Por ejemplo, según dichos expertos, conducir a 35 grados puede ocasionar que el conductor deje de percibir el 20% de las señales de tráfico y aumenten sus fallos o errores en el manejo del vehículo en más de un 30%. Paralelamente, su visión también empeora e incluso pueden aparecer ciertos efectos y fallar notablemente los reflejos como consecuencia del aire caliente.

Por este motivo es tan importante y estratégico que el aire acondicionado de nuestro vehículo funcione correctamente ya que ayuda a mantener una adecuada temperatura dentro del vehículo. Para ese buen funcionamiento es fundamental sustituir el filtro cada año para que deje pasar bien el aire y éste salga en perfectas condiciones.

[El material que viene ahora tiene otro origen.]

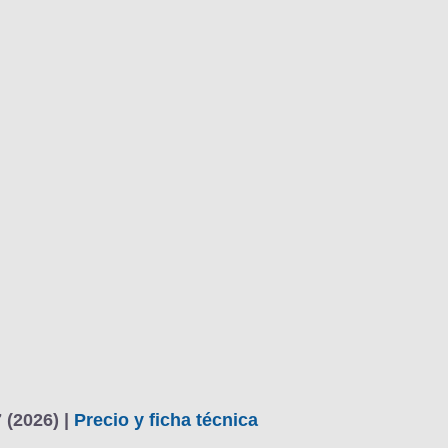
 (2026) |
Precio y ficha técnica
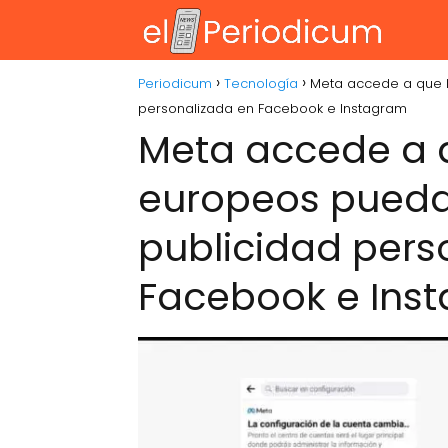
Periodicum
Tecnología
Meta accede a que l
personalizada en Facebook e Instagram
Meta accede a q
europeos puedan
publicidad pers
Facebook e Ins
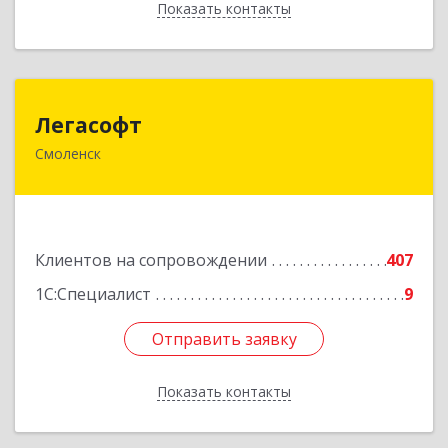
Показать контакты
Назад
Легасофт
Легасофт
Смоленск
214018, Смоленская обл, Смоленск г, Ново-
Рославльская ул, дом № 13
Подробнее
Клиентов на сопровождении
407
1С:Специалист
9
Отправить заявку
Отправить заявку
Показать контакты
Назад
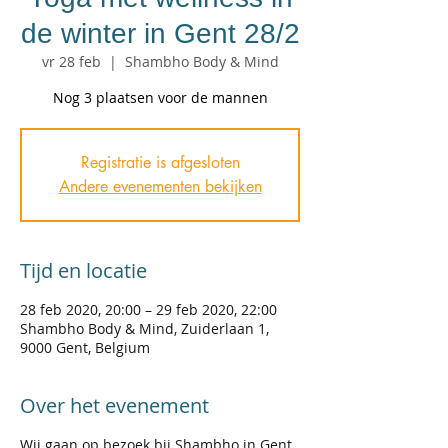
de winter in Gent 28/2
vr 28 feb
  |  
Shambho Body & Mind
Nog 3 plaatsen voor de mannen
Registratie is afgesloten
Andere evenementen bekijken
Tijd en locatie
28 feb 2020, 20:00 – 29 feb 2020, 22:00
Shambho Body & Mind, Zuiderlaan 1,
9000 Gent, Belgium
Over het evenement
Wij gaan op bezoek bij Shambho in Gent,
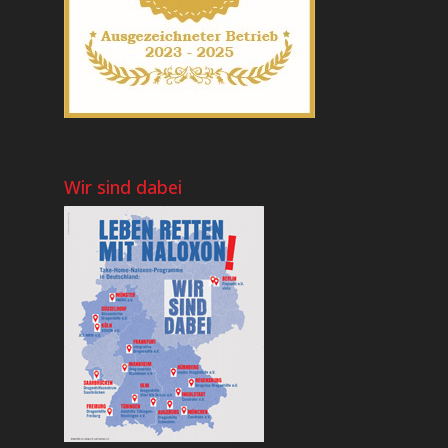
Wir sind dabei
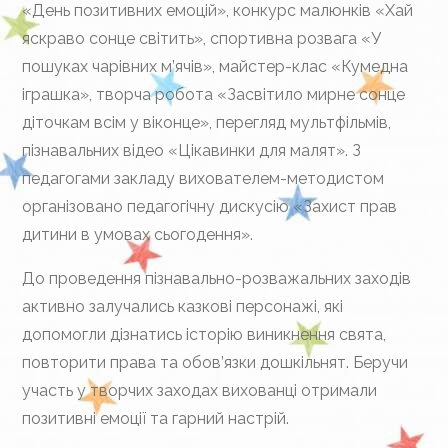
«День позитивних емоцій», конкурс малюнків «Хай
яскраво сонце світить», спортивна розвага «У
пошуках чарівних м’ячів», майстер-клас «Кумедна
іграшка», творча робота «Засвітило мирне сонце
діточкам всім у віконце», перегляд мультфільмів,
пізнавальних відео «Цікавинки для малят». З
педагогами закладу вихователем-методистом
організовано педагогічну дискусію «Захист прав
дитини в умовах сьогодення».
До проведення пізнавально-розважальних заходів
активно залучались казкові персонажі, які
допомогли дізнатись історію виникнення свята,
повторити права та обов’язки дошкільнят. Беручи
участь у творчих заходах вихованці отримали
позитивні емоції та гарний настрій.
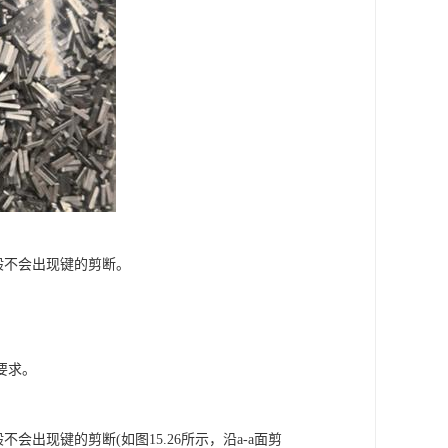
般不会出现键的剪断。
。
要求。
出现键的剪断(如图15.26所示，沿a-a面剪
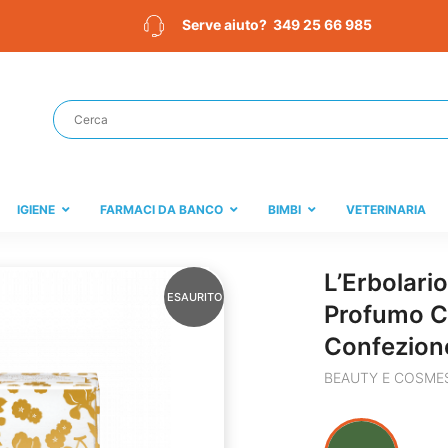
349 25 66 985
Serve aiuto?
IGIENE
FARMACI DA BANCO
BIMBI
VETERINARIA
L’Erbolari
ESAURITO
Profumo Co
Confezion
BEAUTY E COSME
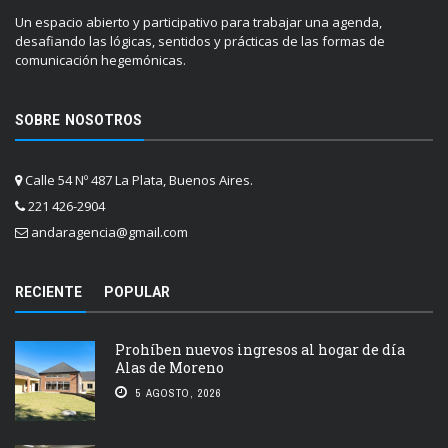
Un espacio abierto y participativo para trabajar una agenda,
desafiando las lógicas, sentidos y prácticas de las formas de
comunicación hegemónicas.
SOBRE NOSOTROS
Calle 54 Nº 487 La Plata, Buenos Aires.
221 426-2904
andaragencia@gmail.com
RECIENTE
POPULAR
Prohíben nuevos ingresos al hogar de día
Alas de Moreno
5 AGOSTO, 2026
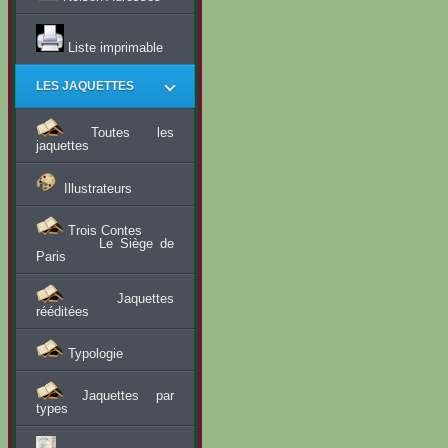
Liste imprimable
LES JAQUETTES
Toutes les
jaquettes
Illustrateurs
Trois Contes
Le Siège de
Paris
Jaquettes
rééditées
Typologie
Jaquettes par
types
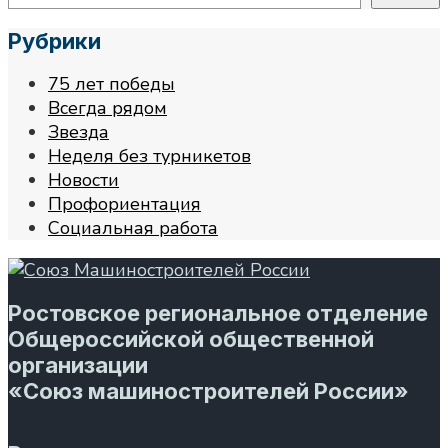
Рубрики
75 лет победы
Всегда рядом
Звезда
Неделя без турникетов
Новости
Профориентация
Социальная работа
Ростовское региональное отделение
Общероссийской общественной
организации
«Союз машиностроителей России»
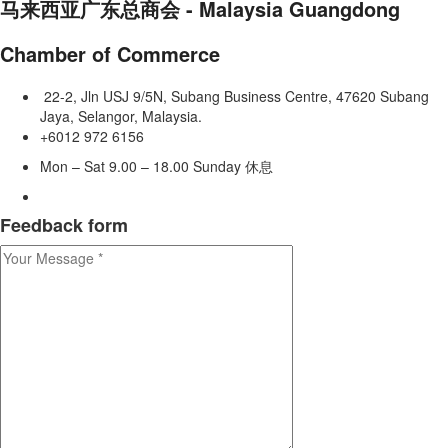
马来西亚广东总商会 - Malaysia Guangdong
Chamber of Commerce
22-2, Jln USJ 9/5N, Subang Business Centre, 47620 Subang
Jaya, Selangor, Malaysia.
+6012 972 6156
Mon – Sat 9.00 – 18.00 Sunday 休息
Feedback form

El otro elemento a tener en cuenta para el óptimo funcionamiento del sistema del aire acondicionado es el gas del mismo, que puede durar entre 2 y 4 años según la zona en la que se resida y donde se utilice el automóvil. En todo caso, hay que estar atentos al respecto y proceder a la recarga del aire acondicionado del coche en cuanto se sospeche de que el gas se ha perdido. Al menos conviene llevarlo a un taller para que revisen cómo se encuentra la carga del aire.

Por otra parte, hay que saber utilizar adecuadamente el aire acondicionado del vehículo para que no se estropee. Por ejemplo, no debemos forzarlo poniéndolo a tope nada más arrancar el coche. Lo ideal es dejar que el aire vaya enfriando progresivamente o de modo gradual el interior del vehículo.

Conviene saber asimismo que la subida de las temperaturas disminuye el rendimiento de los motores de los vehículos, lo que obliga a utilizar más el aire acondicionado, si bien un mal uso del mismo puede incrementar el consumo de carburante hasta en un 20%. Así, tenerlo encendido de forma permanente subiría el gasto, como mínimo, un 8%. Por eso se recomienda utilizarlo siempre que sea necesario pero no de forma continuada. Incluso podría apagarse en ciudad a bajas velocidades.

Por el contrario, en carretera las ventanillas del coche deben cerrarse ya que aumentan la resistencia del vehículo y, por ende, el consumo. En todo caso, antes de encender el aire acondicionado, se aconseja enfriar el coche durante unos minutos, incluso colocándolo a la sombra, si no lo estuviera. Es una manera de que el sistema trabaje menos y, así, de cuidarlo y evitar que se estropee cuando es más necesario.